この不思議な色の大地は、資源開発による“汚染”を象徴している

ドイツは環境に優しいエネルギー資源の開発に取り組んでいるにもかかわらず、依然として深刻な環境汚染源である褐炭の採掘に依存している。このパンチの効いた見た目をした液体は、朝食に飲みたいようなものではない。なんと炭鉱から出た酸性の排水なのだ。ある写真家が航空写真で浮き彫りにした資源開発による“汚染”の実態を、写真で紹介する。

The Acid Sludge Streaming Out of Germany's Coal Mines

トム・ヘゲンの航空写真シリーズ『Toxic Water(毒水)』は、褐炭の採掘による影響を受けた大地を写し出している。PHOTOGRAPH BY TOM HEGEN

『指輪物語』の“冥王の国”「モルドール」でオレンジジュース工場が爆発し、流れ出したオレンジジュースが大地を覆っているさまを想像してほしい。トム・ヘゲンが撮影したこの写真は、まさにそんな感じである。

異なるのは、撮影地がモルドールではないということくらいだ。実際の撮影地はドイツだし、このパンチの効いた見た目をした液体は、朝食に飲みたいようなものではない。炭鉱から出た酸性の排水なのである。

The Acid Sludge Streaming Out of Germany's Coal Mines

ヘゲンはドイツ東部のラウジッツにある褐炭採掘地区の上空から撮影した。PHOTOGRAPH BY TOM HEGEN

まるで木星のような色合いの液体は、褐炭の採掘によって生じる。褐炭は柔らかく水分を多く含んだ石炭の一種だ。化石燃料のなかで最も安い部類に入るが、ほかと比較してエネルギーの出力が少ないにもかかわらず、1トンあたりのCO2排出量は多い。
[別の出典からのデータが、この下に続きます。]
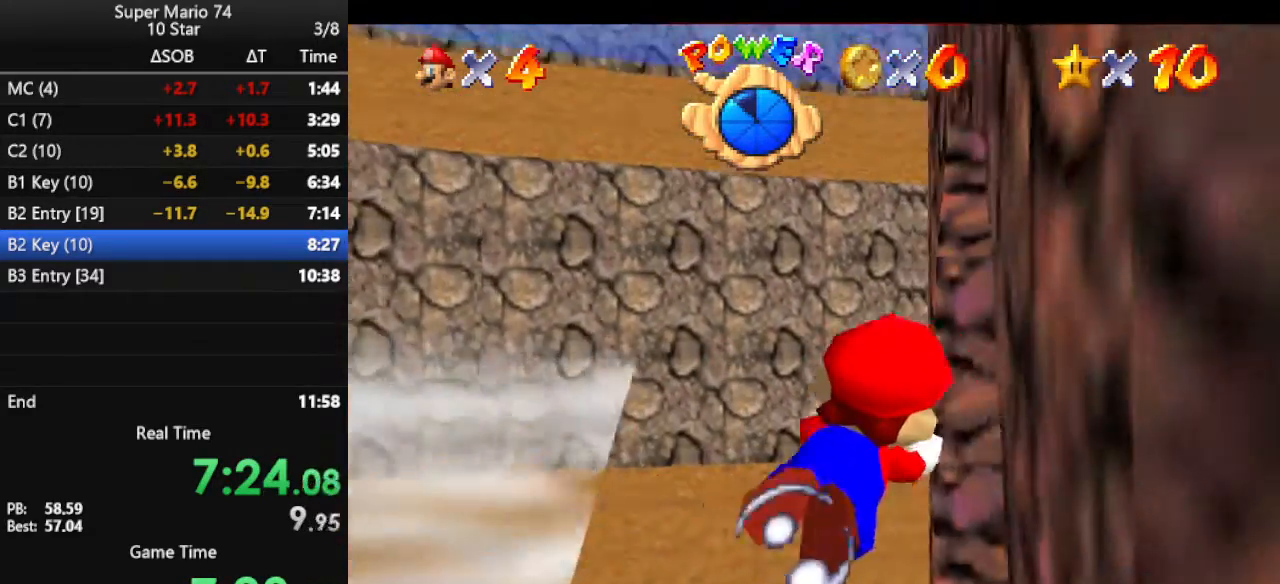
{"buttons": [], "left_stick": "right", "events": [[267, "A", "up"]]}
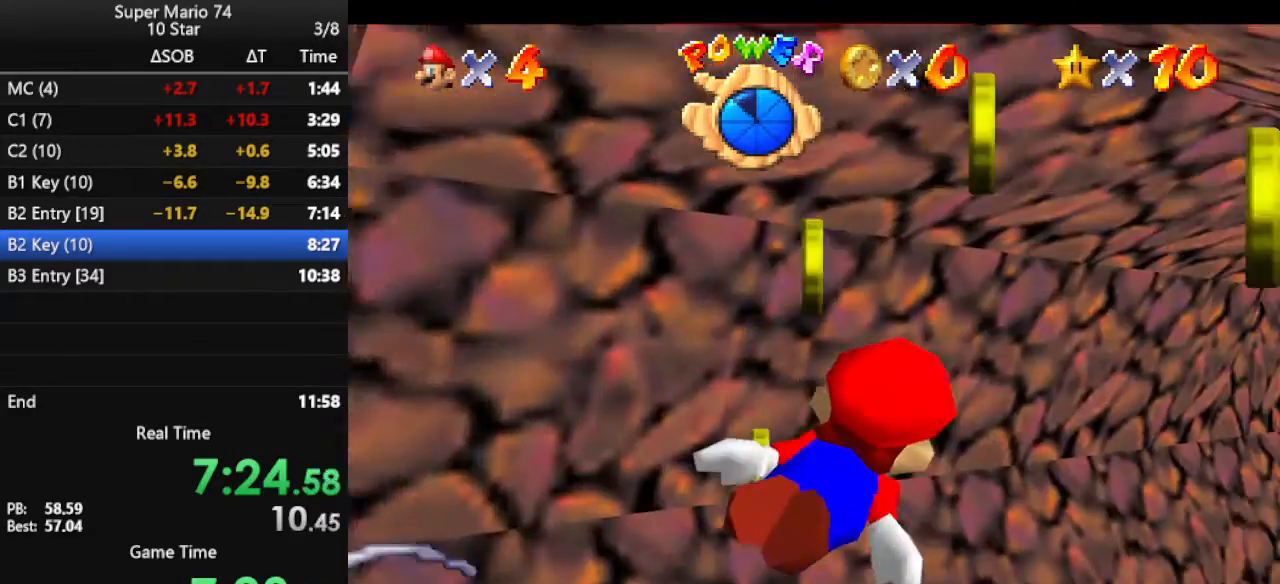
{"buttons": [], "left_stick": "center", "events": [[33, "A", "down"], [133, "left_stick", "center"], [233, "left_stick", "right"], [333, "A", "up"], [500, "left_stick", "center"]]}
これは地下数百フィートから掘削機で掘り出される。空気に触れると岩石中の硫化鉱物が酸化し、酸と鉄や銅などの重金属を放出する。それらの放出物によって雨や地下水がエーテルの汚泥に変化するのだ。米環境保護庁(EPA)は、この液体が「非常に有毒」である可能性があるとしている。

The Acid Sludge Streaming Out of Germany's Coal Mines

この現実離れした色は炭鉱から出た酸性の排水によるものだ。 PHOTOGRAPH BY TOM HEGEN

ドイツでは2018年に1億6,630万トンの褐炭が採掘された。この数字は米国での採掘量の3倍以上になる。ドイツは国内のエネルギー需要の4分の1を褐炭でまかなっている。褐炭の埋蔵量は約340億トンにも達する。

ドイツは“環境に優しい”国を目指しており、18年には最後の無煙炭の炭鉱を閉鎖した。しかし、褐炭の採掘は2038年まで継続する見込みである。

だが実は褐炭の採掘によって、多くの村や道路、そして森を含む50万エーカー(約2,000平方キロメートル)近い国土が消失している。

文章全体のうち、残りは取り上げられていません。